Information derived from assays can be used for risk management. For example, where risk
identification and assessment has concluded that early identification of an immune response is required
and allows for the possibility of discontinuing treatment with the mAb, development of low affinity IgM
antibodies can be an indicator of an early immune response, and measuring IgM responses could help
in early identification of patients mounting an immune response. Likewise, the detection of binding,
non-neutralizing antibodies may be an early indication of later development of neutralizing antibodies.
Risk mitigation strategies could, for example, include studying how to effectively handle patients that
show an immune response, e.g. if dosing schedules can be intensified without compromising patient
safety etc. However, feasibility considerations will have to be taken into account as part of this.

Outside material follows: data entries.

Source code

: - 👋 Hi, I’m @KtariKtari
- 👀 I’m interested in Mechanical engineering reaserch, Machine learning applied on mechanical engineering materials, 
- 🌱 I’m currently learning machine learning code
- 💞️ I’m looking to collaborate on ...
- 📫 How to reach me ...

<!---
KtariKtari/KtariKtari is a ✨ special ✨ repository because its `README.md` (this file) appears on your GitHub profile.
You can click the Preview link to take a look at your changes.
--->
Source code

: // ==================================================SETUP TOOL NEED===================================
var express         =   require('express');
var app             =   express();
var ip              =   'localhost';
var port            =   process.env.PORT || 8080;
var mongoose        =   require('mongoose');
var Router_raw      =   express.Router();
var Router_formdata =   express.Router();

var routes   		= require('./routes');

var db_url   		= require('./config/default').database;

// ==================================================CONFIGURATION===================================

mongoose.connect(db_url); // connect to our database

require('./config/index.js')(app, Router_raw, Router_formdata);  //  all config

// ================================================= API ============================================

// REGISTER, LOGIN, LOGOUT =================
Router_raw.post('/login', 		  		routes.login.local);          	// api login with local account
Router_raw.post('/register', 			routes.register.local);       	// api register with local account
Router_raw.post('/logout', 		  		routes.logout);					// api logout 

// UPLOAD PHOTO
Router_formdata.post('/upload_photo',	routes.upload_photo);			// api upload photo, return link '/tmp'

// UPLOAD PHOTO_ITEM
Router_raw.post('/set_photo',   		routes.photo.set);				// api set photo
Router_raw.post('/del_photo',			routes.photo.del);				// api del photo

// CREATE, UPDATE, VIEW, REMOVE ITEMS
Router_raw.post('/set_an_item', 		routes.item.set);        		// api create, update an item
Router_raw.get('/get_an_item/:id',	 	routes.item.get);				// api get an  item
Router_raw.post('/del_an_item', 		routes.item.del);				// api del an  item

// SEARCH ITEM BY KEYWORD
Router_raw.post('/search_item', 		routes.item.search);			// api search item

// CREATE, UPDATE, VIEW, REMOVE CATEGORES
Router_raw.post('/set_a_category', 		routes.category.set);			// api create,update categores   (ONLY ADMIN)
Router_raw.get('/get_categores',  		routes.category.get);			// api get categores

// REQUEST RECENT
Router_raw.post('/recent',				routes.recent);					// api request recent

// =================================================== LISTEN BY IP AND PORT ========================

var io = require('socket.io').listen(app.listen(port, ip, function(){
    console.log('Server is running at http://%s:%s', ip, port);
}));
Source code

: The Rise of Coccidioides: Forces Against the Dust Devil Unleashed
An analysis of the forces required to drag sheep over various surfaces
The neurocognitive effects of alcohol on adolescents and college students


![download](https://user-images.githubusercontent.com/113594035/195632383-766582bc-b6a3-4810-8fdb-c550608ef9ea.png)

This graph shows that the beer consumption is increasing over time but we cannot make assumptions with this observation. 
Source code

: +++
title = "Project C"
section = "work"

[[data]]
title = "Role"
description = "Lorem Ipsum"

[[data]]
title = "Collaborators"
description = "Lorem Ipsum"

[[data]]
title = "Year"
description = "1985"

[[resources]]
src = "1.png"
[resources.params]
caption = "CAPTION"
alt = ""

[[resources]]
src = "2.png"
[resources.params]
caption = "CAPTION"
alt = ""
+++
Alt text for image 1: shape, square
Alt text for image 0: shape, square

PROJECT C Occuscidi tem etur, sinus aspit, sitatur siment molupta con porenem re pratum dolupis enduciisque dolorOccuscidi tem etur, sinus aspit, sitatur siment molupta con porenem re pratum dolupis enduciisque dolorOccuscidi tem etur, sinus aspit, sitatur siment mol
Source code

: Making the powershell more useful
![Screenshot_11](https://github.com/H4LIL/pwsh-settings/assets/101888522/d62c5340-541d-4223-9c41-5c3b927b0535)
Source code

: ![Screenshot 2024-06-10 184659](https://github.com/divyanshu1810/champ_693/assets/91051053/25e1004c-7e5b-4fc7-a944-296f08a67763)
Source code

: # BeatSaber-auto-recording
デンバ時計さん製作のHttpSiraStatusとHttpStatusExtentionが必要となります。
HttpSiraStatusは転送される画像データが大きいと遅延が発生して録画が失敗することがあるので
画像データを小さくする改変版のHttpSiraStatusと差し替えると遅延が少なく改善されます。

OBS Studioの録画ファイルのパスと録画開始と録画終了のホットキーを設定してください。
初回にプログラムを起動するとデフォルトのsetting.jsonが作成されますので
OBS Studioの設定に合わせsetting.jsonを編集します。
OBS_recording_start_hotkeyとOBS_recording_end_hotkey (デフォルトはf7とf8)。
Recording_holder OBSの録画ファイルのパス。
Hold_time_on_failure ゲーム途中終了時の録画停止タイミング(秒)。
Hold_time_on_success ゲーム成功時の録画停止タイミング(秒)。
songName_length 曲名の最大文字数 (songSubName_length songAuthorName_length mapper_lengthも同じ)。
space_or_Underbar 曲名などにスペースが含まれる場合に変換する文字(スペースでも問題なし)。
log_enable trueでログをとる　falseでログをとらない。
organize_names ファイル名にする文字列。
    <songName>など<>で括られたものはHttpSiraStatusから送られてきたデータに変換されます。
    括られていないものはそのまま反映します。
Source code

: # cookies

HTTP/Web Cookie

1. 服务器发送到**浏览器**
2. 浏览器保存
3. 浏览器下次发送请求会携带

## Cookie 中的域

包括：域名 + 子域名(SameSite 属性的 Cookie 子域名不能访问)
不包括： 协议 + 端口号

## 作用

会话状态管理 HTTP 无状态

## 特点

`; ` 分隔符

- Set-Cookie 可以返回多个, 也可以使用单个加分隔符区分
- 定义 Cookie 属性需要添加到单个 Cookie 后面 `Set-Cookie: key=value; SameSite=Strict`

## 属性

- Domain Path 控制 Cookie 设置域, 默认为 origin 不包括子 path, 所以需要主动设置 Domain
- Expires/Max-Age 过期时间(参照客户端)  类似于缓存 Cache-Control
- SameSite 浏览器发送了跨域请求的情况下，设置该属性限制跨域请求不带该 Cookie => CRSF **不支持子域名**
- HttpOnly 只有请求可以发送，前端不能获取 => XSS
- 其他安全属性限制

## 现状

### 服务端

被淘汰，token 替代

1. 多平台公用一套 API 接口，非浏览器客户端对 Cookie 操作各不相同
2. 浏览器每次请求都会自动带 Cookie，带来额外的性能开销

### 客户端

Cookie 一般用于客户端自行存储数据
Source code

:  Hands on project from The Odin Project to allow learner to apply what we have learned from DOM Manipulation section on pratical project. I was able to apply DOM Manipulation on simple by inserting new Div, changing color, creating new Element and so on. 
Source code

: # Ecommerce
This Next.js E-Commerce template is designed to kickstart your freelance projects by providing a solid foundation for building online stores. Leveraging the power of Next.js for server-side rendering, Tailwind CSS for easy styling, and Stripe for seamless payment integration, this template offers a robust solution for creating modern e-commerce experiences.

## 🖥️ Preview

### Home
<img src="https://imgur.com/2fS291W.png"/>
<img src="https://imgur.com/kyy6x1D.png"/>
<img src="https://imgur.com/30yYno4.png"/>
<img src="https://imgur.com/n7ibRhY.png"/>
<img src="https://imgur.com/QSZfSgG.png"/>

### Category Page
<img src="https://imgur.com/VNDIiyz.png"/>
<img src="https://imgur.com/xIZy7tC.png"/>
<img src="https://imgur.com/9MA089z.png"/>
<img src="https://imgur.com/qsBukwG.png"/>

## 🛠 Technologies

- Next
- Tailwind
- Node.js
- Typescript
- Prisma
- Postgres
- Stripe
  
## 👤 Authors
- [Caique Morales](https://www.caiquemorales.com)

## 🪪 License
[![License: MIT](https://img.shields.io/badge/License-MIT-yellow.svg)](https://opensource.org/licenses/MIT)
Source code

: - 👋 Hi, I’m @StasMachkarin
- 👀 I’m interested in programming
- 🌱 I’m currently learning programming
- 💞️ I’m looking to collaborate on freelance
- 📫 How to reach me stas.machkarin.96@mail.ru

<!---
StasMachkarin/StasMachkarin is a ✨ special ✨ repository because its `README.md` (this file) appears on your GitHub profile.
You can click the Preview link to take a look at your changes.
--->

When filing a Marketing Authorisation Application, it is recommended that applicants present an
integrated summary of their strategy on risk identification, characterisation, monitoring, minimization
and mitigation. This risk-based approach should also have been taken into account for the Risk
Management Plan (RMP), discussing how risks identified by data from the development programme,
and potential risks, or missing information should be handled in a post-authorisation setting.